É desastrosa para as finanças públicas a decisão do presidente Michel Temer de não mais adiar para 2020 o reajuste dos vencimentos dos funcionários do Executivo inicialmente programado para o próximo ano. A desistência do presidente de editar medida provisória suspendendo os aumentos em 2019 é também péssima para os contribuintes, para o necessário ajuste das contas públicas que o próximo presidente da República terá de conduzir e, consequentemente, para o desempenho da economia.
Apesar da grave crise fiscal que ameaça paralisar atividades de importantes órgãos federais, e por isso exige medidas drásticas de contenção de despesas, o presidente Michel Temer parece ter se rendido a pressões corporativas. A mais notória delas foi feita pelos ministros do Supremo Tribunal Federal (STF), que aprovaram uma proposta orçamentária para 2019 com aumento de 16,38% nos próprios vencimentos, com impacto em cascata sobre outros salários do Poder Judiciário.
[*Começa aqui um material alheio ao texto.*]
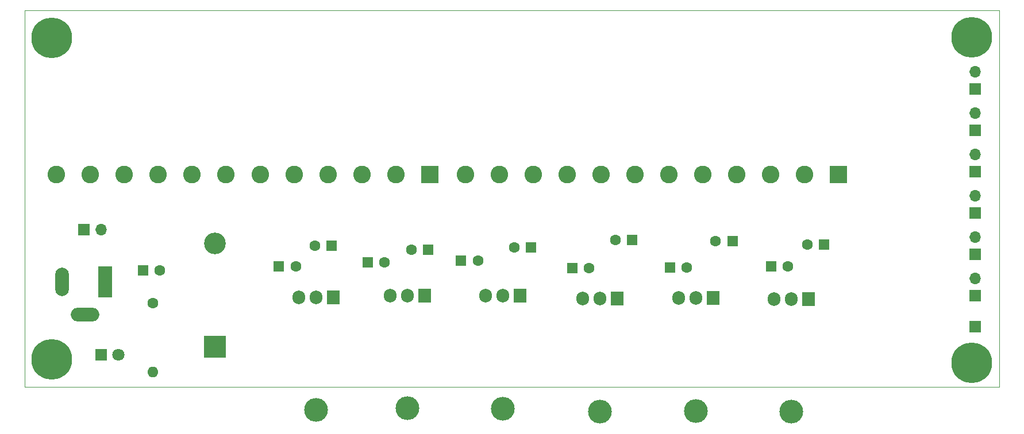
<source format=gbr>
%TF.GenerationSoftware,KiCad,Pcbnew,(6.0.4)*%
%TF.CreationDate,2023-08-24T18:54:07-03:00*%
%TF.ProjectId,PCB drive motor,50434220-6472-4697-9665-206d6f746f72,rev?*%
%TF.SameCoordinates,PX1a3bac8PY5add478*%
%TF.FileFunction,Soldermask,Top*%
%TF.FilePolarity,Negative*%
%FSLAX46Y46*%
G04 Gerber Fmt 4.6, Leading zero omitted, Abs format (unit mm)*
G04 Created by KiCad (PCBNEW (6.0.4)) date 2023-08-24 18:54:07*
%MOMM*%
%LPD*%
G01*
G04 APERTURE LIST*
%TA.AperFunction,Profile*%
%ADD10C,0.100000*%
%TD*%
%ADD11R,2.000000X4.600000*%
%ADD12O,2.000000X4.200000*%
%ADD13O,4.200000X2.000000*%
%ADD14R,1.600000X1.600000*%
%ADD15C,1.600000*%
%ADD16R,1.700000X1.700000*%
%ADD17R,2.600000X2.600000*%
%ADD18C,2.600000*%
%ADD19C,6.000000*%
%ADD20O,1.700000X1.700000*%
%ADD21O,3.500000X3.500000*%
%ADD22R,1.905000X2.000000*%
%ADD23O,1.905000X2.000000*%
%ADD24R,1.800000X1.800000*%
%ADD25C,1.800000*%
%ADD26O,1.600000X1.600000*%
%ADD27R,3.200000X3.200000*%
%ADD28O,3.200000X3.200000*%
G04 APERTURE END LIST*
D10*
X0Y55523400D02*
X143581400Y55523400D01*
X143581400Y55523400D02*
X143581400Y0D01*
X143581400Y0D02*
X0Y0D01*
X0Y0D02*
X0Y55523400D01*
D11*
%TO.C,J1*%
X11811000Y15485000D03*
D12*
X5511000Y15485000D03*
D13*
X8911000Y10685000D03*
%TD*%
D14*
%TO.C,C17*%
X64296288Y18610000D03*
D15*
X66796288Y18610000D03*
%TD*%
D16*
%TO.C,J4*%
X140026400Y8935000D03*
%TD*%
D14*
%TO.C,C7*%
X59436513Y20250000D03*
D15*
X56936513Y20250000D03*
%TD*%
D17*
%TO.C,J3*%
X119921400Y31345000D03*
D18*
X114921400Y31345000D03*
X109921400Y31345000D03*
X104921400Y31345000D03*
X99921400Y31345000D03*
X94921400Y31345000D03*
X89921400Y31345000D03*
X84921400Y31345000D03*
X79921400Y31345000D03*
X74921400Y31345000D03*
X69921400Y31345000D03*
X64921400Y31345000D03*
%TD*%
D19*
%TO.C,03*%
X139551400Y51590000D03*
%TD*%
D16*
%TO.C,J8*%
X140036400Y43985000D03*
D20*
X140036400Y46525000D03*
%TD*%
D21*
%TO.C,U6*%
X112961400Y-3650000D03*
D22*
X115501400Y13010000D03*
D23*
X112961400Y13010000D03*
X110421400Y13010000D03*
%TD*%
D21*
%TO.C,U2*%
X84751400Y-3590000D03*
D22*
X87291400Y13070000D03*
D23*
X84751400Y13070000D03*
X82211400Y13070000D03*
%TD*%
D14*
%TO.C,C8*%
X104301400Y21540000D03*
D15*
X101801400Y21540000D03*
%TD*%
D21*
%TO.C,U4*%
X98891400Y-3560000D03*
D22*
X101431400Y13100000D03*
D23*
X98891400Y13100000D03*
X96351400Y13100000D03*
%TD*%
D16*
%TO.C,J11*%
X140036400Y25655000D03*
D20*
X140036400Y28195000D03*
%TD*%
D21*
%TO.C,U5*%
X70481400Y-3170000D03*
D22*
X73021400Y13490000D03*
D23*
X70481400Y13490000D03*
X67941400Y13490000D03*
%TD*%
D21*
%TO.C,U3*%
X56361400Y-3150000D03*
D22*
X58901400Y13510000D03*
D23*
X56361400Y13510000D03*
X53821400Y13510000D03*
%TD*%
D14*
%TO.C,C1*%
X45236513Y20840000D03*
D15*
X42736513Y20840000D03*
%TD*%
D14*
%TO.C,C11*%
X50541400Y18380000D03*
D15*
X53041400Y18380000D03*
%TD*%
D14*
%TO.C,C5*%
X37436288Y17780000D03*
D15*
X39936288Y17780000D03*
%TD*%
D19*
%TO.C,04*%
X139561400Y3540000D03*
%TD*%
D17*
%TO.C,J2*%
X59671400Y31350000D03*
D18*
X54671400Y31350000D03*
X49671400Y31350000D03*
X44671400Y31350000D03*
X39671400Y31350000D03*
X34671400Y31350000D03*
X29671400Y31350000D03*
X24671400Y31350000D03*
X19671400Y31350000D03*
X14671400Y31350000D03*
X9671400Y31350000D03*
X4671400Y31350000D03*
%TD*%
D16*
%TO.C,J10*%
X140036400Y37865000D03*
D20*
X140036400Y40405000D03*
%TD*%
D24*
%TO.C,D2*%
X11226400Y4730000D03*
D25*
X13766400Y4730000D03*
%TD*%
D14*
%TO.C,C2*%
X89501400Y21730000D03*
D15*
X87001400Y21730000D03*
%TD*%
%TO.C,R1*%
X18841400Y12400000D03*
D26*
X18841400Y2240000D03*
%TD*%
D14*
%TO.C,C12*%
X95061400Y17640000D03*
D15*
X97561400Y17640000D03*
%TD*%
D14*
%TO.C,C14*%
X117791400Y21000000D03*
D15*
X115291400Y21000000D03*
%TD*%
D14*
%TO.C,C3*%
X17416288Y17180000D03*
D15*
X19916288Y17180000D03*
%TD*%
D16*
%TO.C,J9*%
X140036400Y31765000D03*
D20*
X140036400Y34305000D03*
%TD*%
D27*
%TO.C,D1*%
X28011400Y5980000D03*
D28*
X28011400Y21220000D03*
%TD*%
D14*
%TO.C,C18*%
X109956288Y17830000D03*
D15*
X112456288Y17830000D03*
%TD*%
D16*
%TO.C,J12*%
X140041400Y13450000D03*
D20*
X140041400Y15990000D03*
%TD*%
D14*
%TO.C,C13*%
X74596513Y20620000D03*
D15*
X72096513Y20620000D03*
%TD*%
D19*
%TO.C,02*%
X4001400Y51470000D03*
%TD*%
D21*
%TO.C,U1*%
X42941400Y-3400000D03*
D22*
X45481400Y13260000D03*
D23*
X42941400Y13260000D03*
X40401400Y13260000D03*
%TD*%
D16*
%TO.C,J13*%
X140036400Y19550000D03*
D20*
X140036400Y22090000D03*
%TD*%
D16*
%TO.C,J14*%
X8691400Y23225000D03*
D20*
X11231400Y23225000D03*
%TD*%
D14*
%TO.C,C6*%
X80676288Y17560000D03*
D15*
X83176288Y17560000D03*
%TD*%
D19*
%TO.C,01*%
X4011400Y4050000D03*
%TD*%
M02*

</source>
Além de confirmar que manterá o reajuste dos servidores em geral, Temer informou que estão em fase adiantada os estudos para a concessão do aumento pedido pelos ministros do STF.
Agindo desse modo, o presidente da República tenta, segundo se informa, reduzir seu desgaste político. Que desgaste, no entanto, poderá ser mais corrosivo para um governante em fim de mandato, com baixíssimo prestígio popular, do que o causado por uma decisão que denota tibieza na gestão de recursos do contribuinte?
O adiamento do reajuste - que foi proposto no Congresso, mas não aprovado, durante a tramitação do projeto de Lei de Diretrizes Orçamentárias (LDO) para 2019 - era considerado essencial pela equipe técnica dos Ministérios da área econômica. A medida propiciaria uma redução de gastos com a folha de pessoal que abriria espaço para a cobertura de despesas essenciais de custeio para as quais não há recursos. O aumento generalizado para o funcionalismo federal torna ainda mais difícil para o futuro governo a tarefa de cumprir a meta fiscal e de respeitar o teto dos gastos públicos.
A falta de coragem dos políticos para lidar com temas que podem causar alguma reação negativa em ano eleitoral havia ficado clara no mês passado, quando da votação do projeto de LDO no Congresso. A matéria submetida a votação era o substitutivo do senador Dalírio Beber (PSDB-SC), que, entre outros itens, acrescentara à proposta original do Executivo a proibição da concessão de reajustes aos servidores e a criação de cargos no serviço público no próximo ano. A proposta foi derrotada, mas os problemas continuam do mesmo tamanho.
Os gastos com pessoal compõem a segunda maior despesa primária do governo, superados apenas pelas despesas com a Previdência Social. Neste ano devem alcançar R$ 302,5 bilhões, o que representa 22% de toda a despesa primária. Um reajuste de acordo com o IPCA do ano anterior (ou seja, de 2017, que ficou em 3,5%), como tem ocorrido, implica aumento de R$ 10,6 bilhões na folha. Considerados apenas os servidores do Executivo, o reajuste implica gastos adicionais de R$ 6,9 bilhões.
Com o recuo do governo, os técnicos da área econômica concluem uma nova versão do projeto de lei de Orçamento da União para 2019 - que deve ser enviada ao Congresso até amanhã - na qual, obviamente, recursos anteriormente destinados para outras finalidades terão de ser reduzidos, para cobrir os gastos adicionais com o funcionalismo.
Já neste exercício os Ministérios pedem R$ 10,2 bilhões para cobrir seus gastos essenciais, mas a folga contabilizada pelo Tesouro é de apenas R$ 666 milhões. Dinheiro de outras áreas está sendo remanejado para cobrir cerca de R$ 1,4 bilhão de despesas consideradas de emergência. Para 2019, a falta de previsão de recursos orçamentários já preocupava órgãos responsáveis por programas e projetos essenciais, como a Coordenação de Aperfeiçoamento de Pessoal de Nível Superior (Capes), responsável por bolsas de pesquisa científica, e o IBGE, que prepara o Censo Demográfico 2020. Como eles ficarão?